Minister's Letter

The Whole Story

April 2025 Newsletter

Easter is late this year. The majority of April will be taken up with the observances of what is known as Passiontide - two weeks leading up to the resurrection celebrations on Sunday April 20th.

We will relive the story of Jesus' last two weeks as the gospels report them. The journey towards Jerusalem. The arrival there. The final meal and the rest in a garden. Then the arrest, trial and wait for an unlikely Roman execution. Maundy Thursday to Easter Day contains the climax of the Easter story in terms of worship. The foot washing and vigil. The waiting and Veneration of the cross. Holy Saturday, whilst Jesus rests in the tomb. And then the Easter fire as the resurrection is revealed as Mary Magdalen arrives at the tomb on the first Easter morning.

This is a story like no other. We can dip in and out of it as we wish but to do so is to lose the dramatic impetus of the whole event. We need to make the journey in its entirety. The Theologian Alistair McGrath writes: "The Christian faith tells a story that makes sense of the world, giving us a framework to understand who we are, why we are here, and what we are meant to be. It is a story that invites us to become part of it, to inhabit its world and be transformed by its vision of reality."

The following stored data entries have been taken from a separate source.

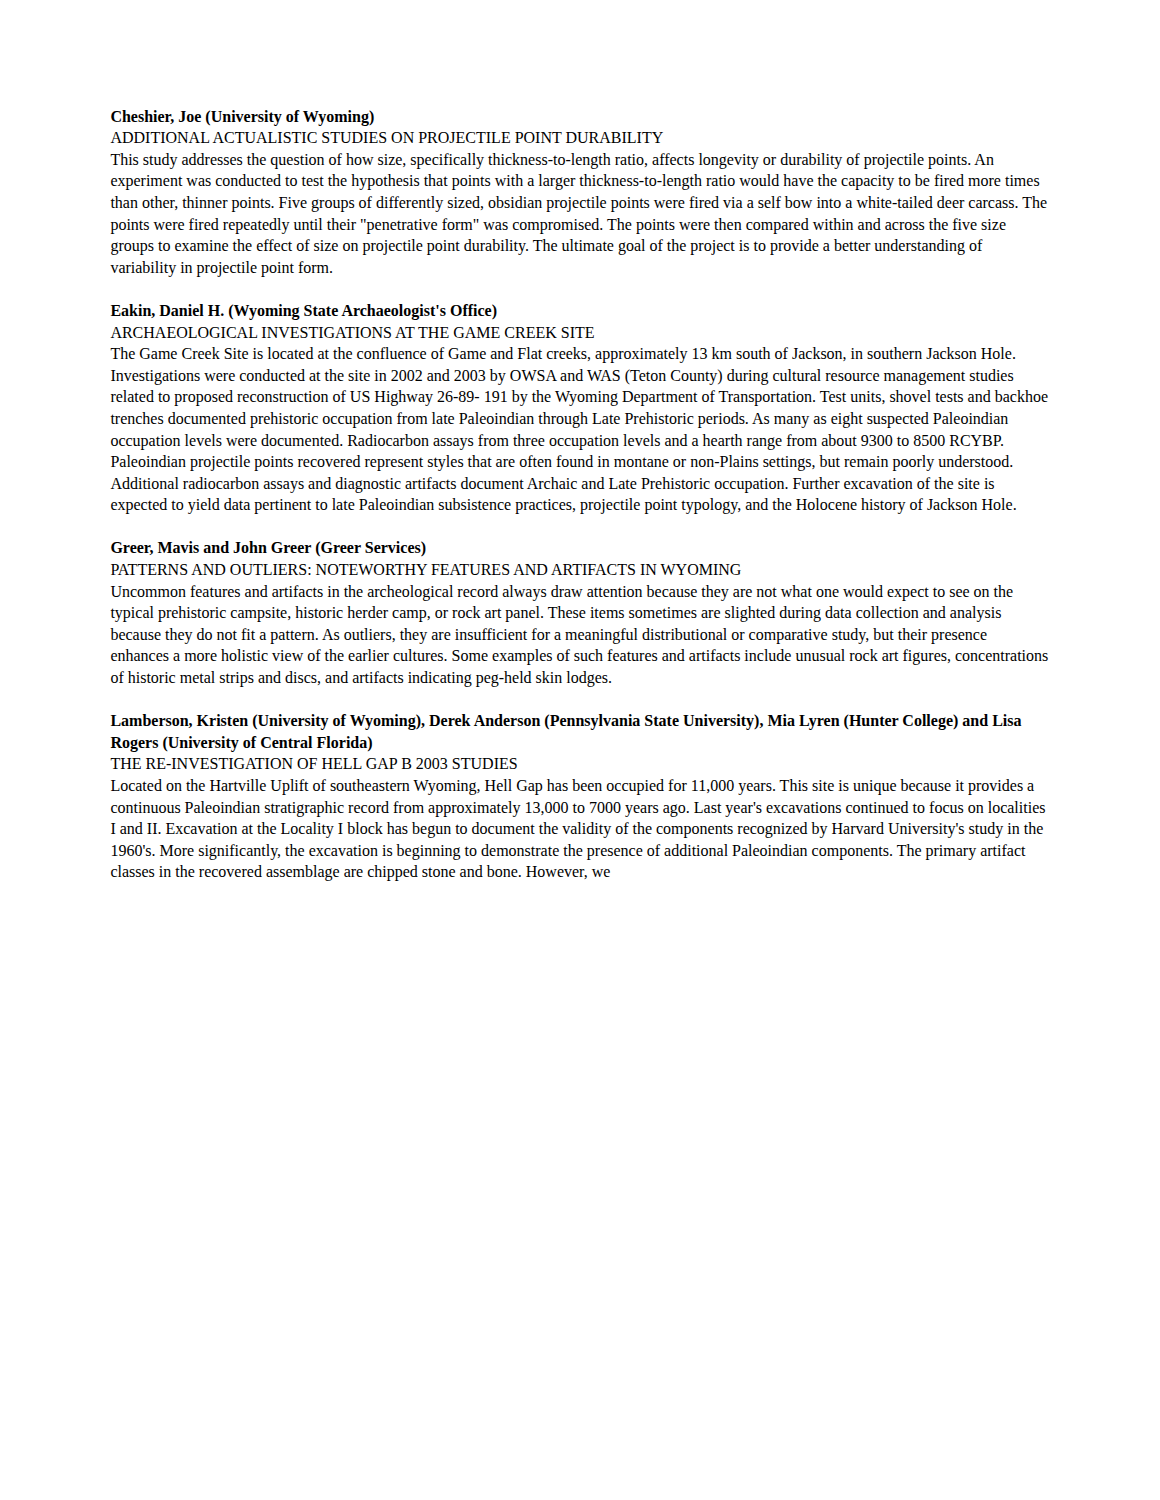Cheshier, Joe (University of Wyoming)
ADDITIONAL ACTUALISTIC STUDIES ON PROJECTILE POINT DURABILITY
This study addresses the question of how size, specifically thickness-to-length ratio, affects longevity or durability of projectile points. An experiment was conducted to test the hypothesis that points with a larger thickness-to-length ratio would have the capacity to be fired more times than other, thinner points. Five groups of differently sized, obsidian projectile points were fired via a self bow into a white-tailed deer carcass. The points were fired repeatedly until their "penetrative form" was compromised. The points were then compared within and across the five size groups to examine the effect of size on projectile point durability. The ultimate goal of the project is to provide a better understanding of variability in projectile point form.
Eakin, Daniel H. (Wyoming State Archaeologist's Office)
ARCHAEOLOGICAL INVESTIGATIONS AT THE GAME CREEK SITE
The Game Creek Site is located at the confluence of Game and Flat creeks, approximately 13 km south of Jackson, in southern Jackson Hole. Investigations were conducted at the site in 2002 and 2003 by OWSA and WAS (Teton County) during cultural resource management studies related to proposed reconstruction of US Highway 26-89- 191 by the Wyoming Department of Transportation. Test units, shovel tests and backhoe trenches documented prehistoric occupation from late Paleoindian through Late Prehistoric periods. As many as eight suspected Paleoindian occupation levels were documented. Radiocarbon assays from three occupation levels and a hearth range from about 9300 to 8500 RCYBP. Paleoindian projectile points recovered represent styles that are often found in montane or non-Plains settings, but remain poorly understood. Additional radiocarbon assays and diagnostic artifacts document Archaic and Late Prehistoric occupation. Further excavation of the site is expected to yield data pertinent to late Paleoindian subsistence practices, projectile point typology, and the Holocene history of Jackson Hole.
Greer, Mavis and John Greer (Greer Services)
PATTERNS AND OUTLIERS: NOTEWORTHY FEATURES AND ARTIFACTS IN WYOMING
Uncommon features and artifacts in the archeological record always draw attention because they are not what one would expect to see on the typical prehistoric campsite, historic herder camp, or rock art panel. These items sometimes are slighted during data collection and analysis because they do not fit a pattern. As outliers, they are insufficient for a meaningful distributional or comparative study, but their presence enhances a more holistic view of the earlier cultures. Some examples of such features and artifacts include unusual rock art figures, concentrations of historic metal strips and discs, and artifacts indicating peg-held skin lodges.
Lamberson, Kristen (University of Wyoming), Derek Anderson (Pennsylvania State University), Mia Lyren (Hunter College) and Lisa Rogers (University of Central Florida)
THE RE-INVESTIGATION OF HELL GAP B 2003 STUDIES
Located on the Hartville Uplift of southeastern Wyoming, Hell Gap has been occupied for 11,000 years. This site is unique because it provides a continuous Paleoindian stratigraphic record from approximately 13,000 to 7000 years ago. Last year's excavations continued to focus on localities I and II. Excavation at the Locality I block has begun to document the validity of the components recognized by Harvard University's study in the 1960's. More significantly, the excavation is beginning to demonstrate the presence of additional Paleoindian components. The primary artifact classes in the recovered assemblage are chipped stone and bone. However, we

So, this Easter, let us grasp the Easter story in its entirety. Not just the fluffy bits. But the whole drama of Jesus' suffering and resurrection. To do so helps us make sense of the world. We may indeed then understand a little more about who we are. What is our task as Christian people today in terms of the wider community as we reach out.

As we say at the start of each station of the cross - a service repeated in the troubled city of Jerusalem many times over the next few days - We adore you O Christ and we praise you, because by your holy cross you have redeemed the world.

Let that adoration speak volumes to those we know and love and to those to whom we are called to witness as we engage and celebrate in a story like no other.